** Opening Supplied information block **
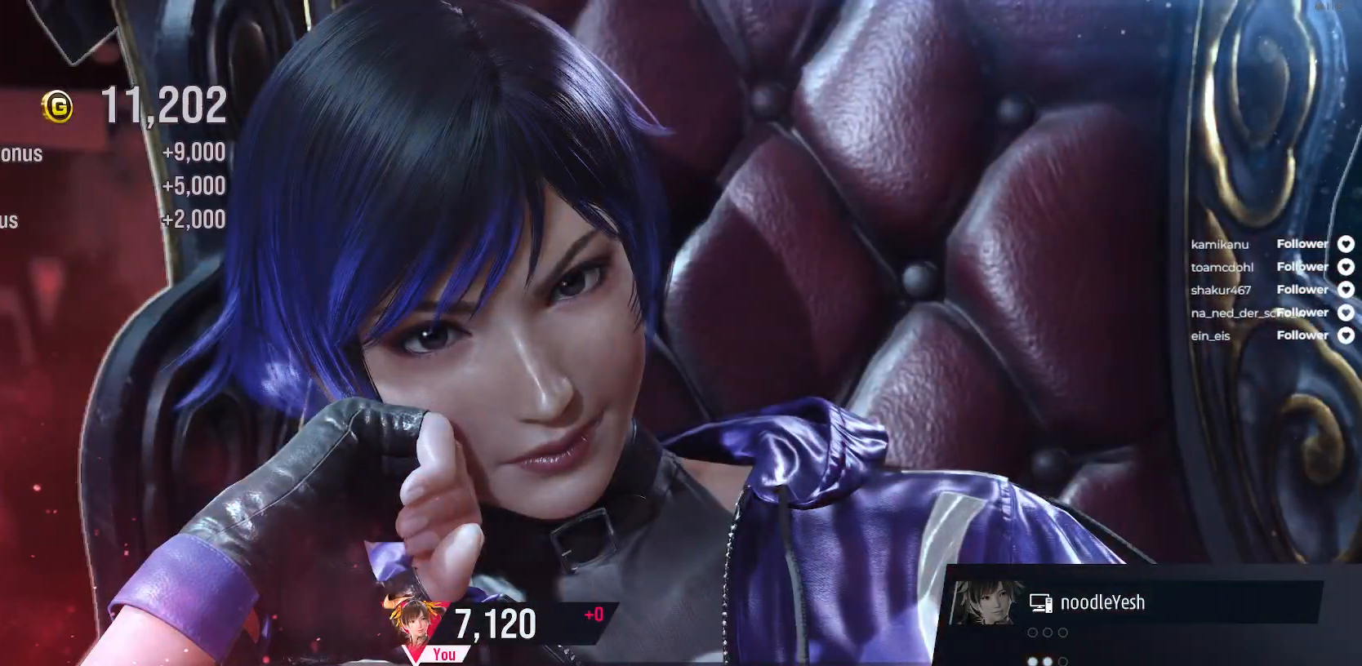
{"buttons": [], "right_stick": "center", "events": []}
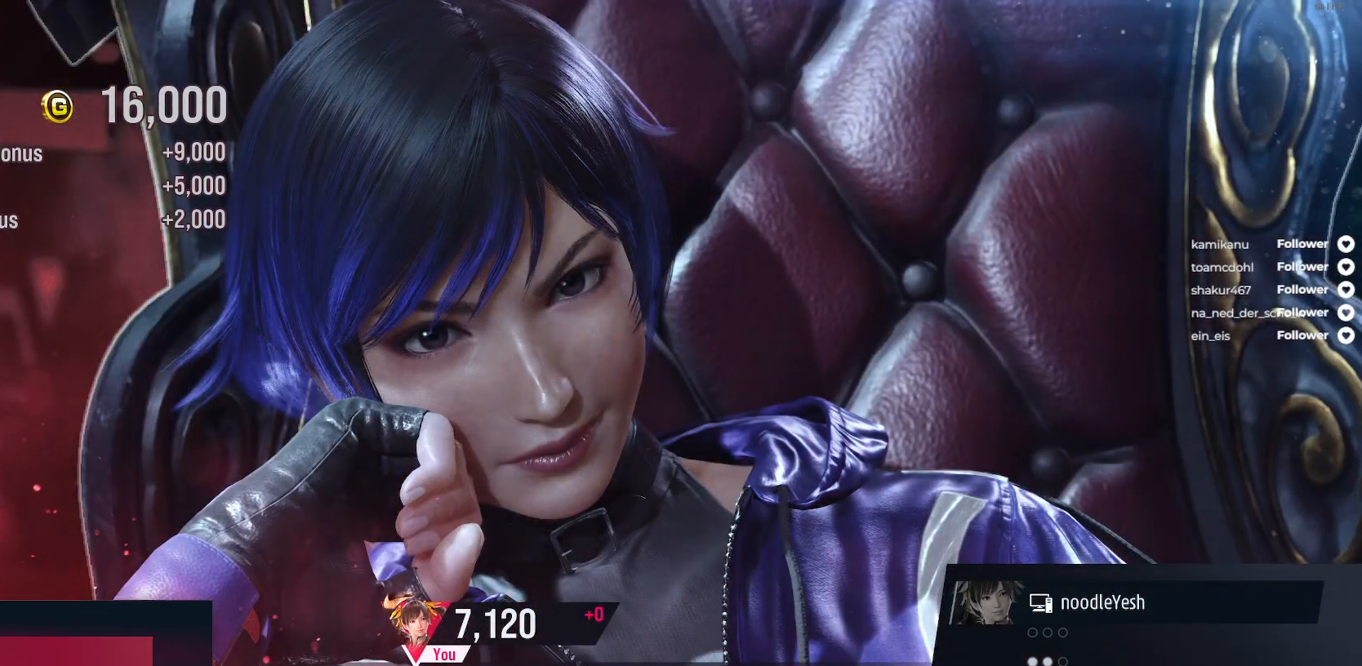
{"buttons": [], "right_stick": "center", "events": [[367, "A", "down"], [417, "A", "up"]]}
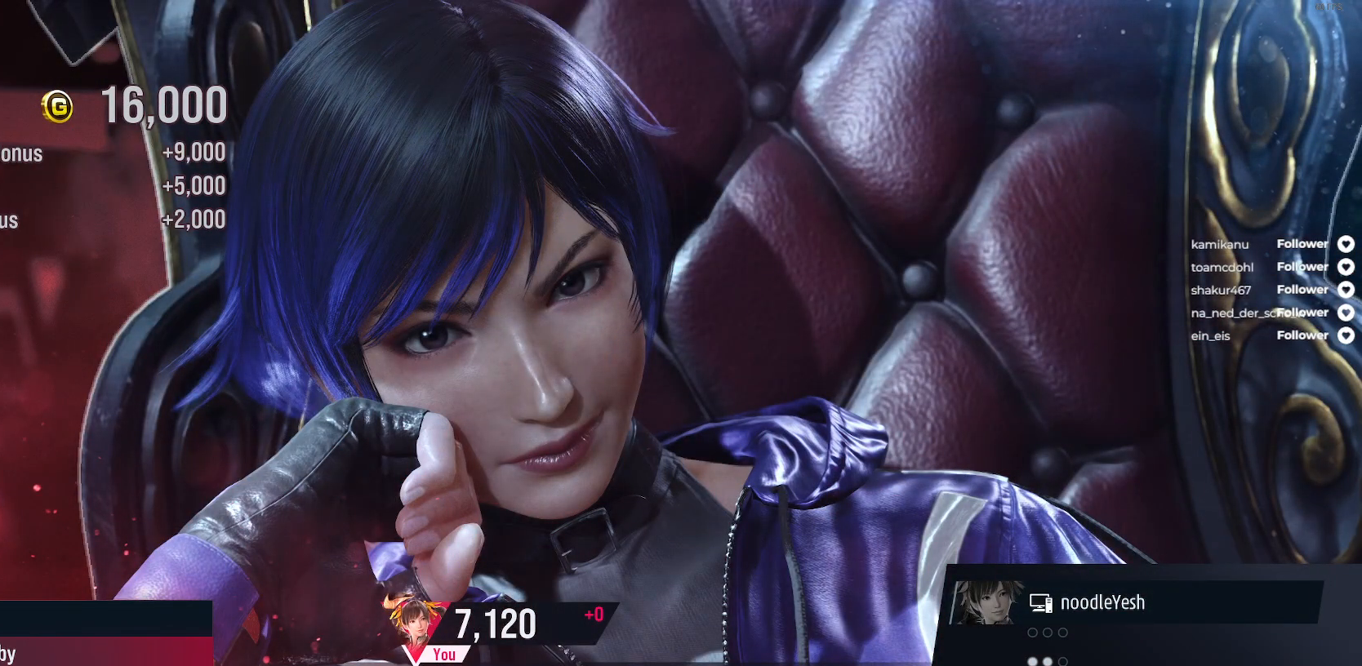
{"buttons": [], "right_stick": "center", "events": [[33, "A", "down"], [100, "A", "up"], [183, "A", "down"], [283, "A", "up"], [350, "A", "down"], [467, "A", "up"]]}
** Closing Supplied information block **
What the exercise asks:
Pictures stay out. Everything else in the listing gets printed exactly.

Answer below:
{"buttons": [], "right_stick": "center", "events": []}
{"buttons": [], "right_stick": "center", "events": [[367, "A", "down"], [417, "A", "up"]]}
{"buttons": [], "right_stick": "center", "events": [[33, "A", "down"], [100, "A", "up"], [183, "A", "down"], [283, "A", "up"], [350, "A", "down"], [467, "A", "up"]]}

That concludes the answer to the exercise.